**WORK TO BE COMPLETED**
Below is a listing to repeat exactly, with its pictures left out.

---- DATA SUPPLIED

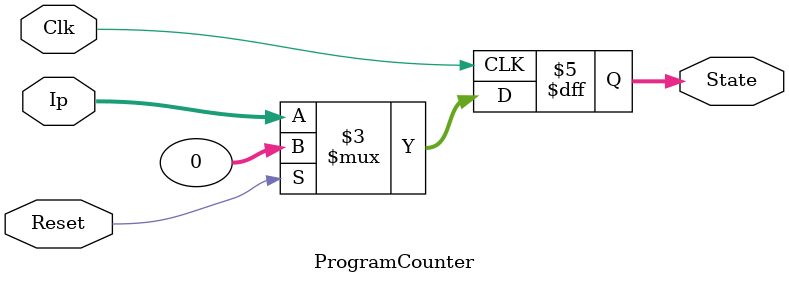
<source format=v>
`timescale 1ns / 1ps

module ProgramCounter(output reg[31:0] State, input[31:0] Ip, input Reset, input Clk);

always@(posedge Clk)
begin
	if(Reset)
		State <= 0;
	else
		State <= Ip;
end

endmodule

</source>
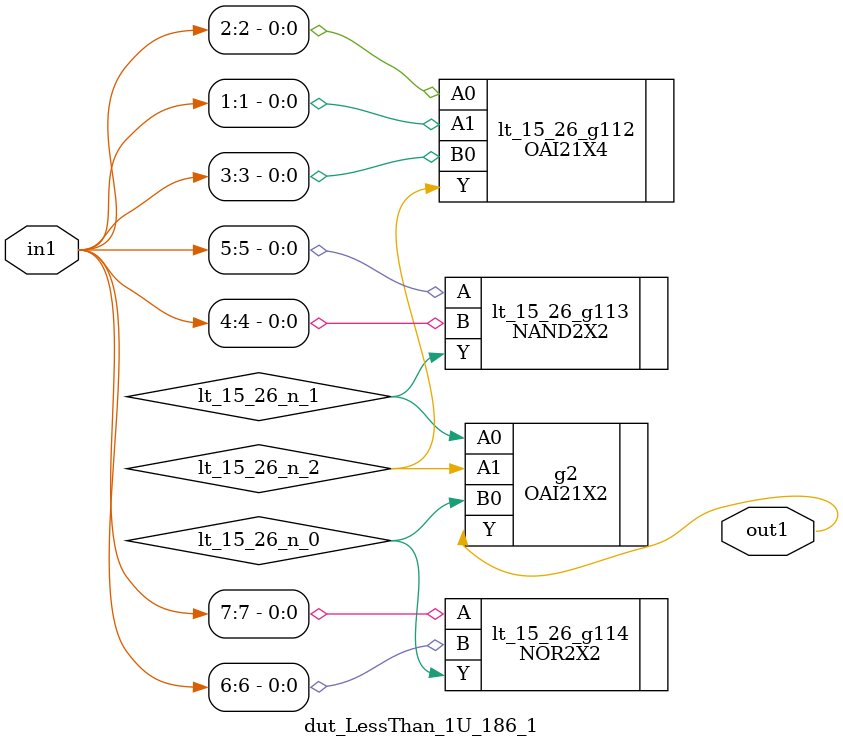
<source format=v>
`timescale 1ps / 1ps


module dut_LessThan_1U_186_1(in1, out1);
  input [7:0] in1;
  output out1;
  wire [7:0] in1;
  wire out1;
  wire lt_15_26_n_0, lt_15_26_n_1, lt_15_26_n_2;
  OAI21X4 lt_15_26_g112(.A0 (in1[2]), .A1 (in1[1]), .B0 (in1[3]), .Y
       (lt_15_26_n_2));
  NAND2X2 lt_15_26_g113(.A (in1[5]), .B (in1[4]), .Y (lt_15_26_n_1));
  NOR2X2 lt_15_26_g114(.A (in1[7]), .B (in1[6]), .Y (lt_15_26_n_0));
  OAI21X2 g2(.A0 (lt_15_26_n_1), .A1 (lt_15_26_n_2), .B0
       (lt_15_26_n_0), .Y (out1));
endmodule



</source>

--------

**TASK RESPONSE**
<source format=v>
`timescale 1ns / 1ps

module ProgramCounter(output reg[31:0] State, input[31:0] Ip, input Reset, input Clk);

always@(posedge Clk)
begin
	if(Reset)
		State <= 0;
	else
		State <= Ip;
end

endmodule

</source>
<source format=v>
`timescale 1ps / 1ps


module dut_LessThan_1U_186_1(in1, out1);
  input [7:0] in1;
  output out1;
  wire [7:0] in1;
  wire out1;
  wire lt_15_26_n_0, lt_15_26_n_1, lt_15_26_n_2;
  OAI21X4 lt_15_26_g112(.A0 (in1[2]), .A1 (in1[1]), .B0 (in1[3]), .Y
       (lt_15_26_n_2));
  NAND2X2 lt_15_26_g113(.A (in1[5]), .B (in1[4]), .Y (lt_15_26_n_1));
  NOR2X2 lt_15_26_g114(.A (in1[7]), .B (in1[6]), .Y (lt_15_26_n_0));
  OAI21X2 g2(.A0 (lt_15_26_n_1), .A1 (lt_15_26_n_2), .B0
       (lt_15_26_n_0), .Y (out1));
endmodule



</source>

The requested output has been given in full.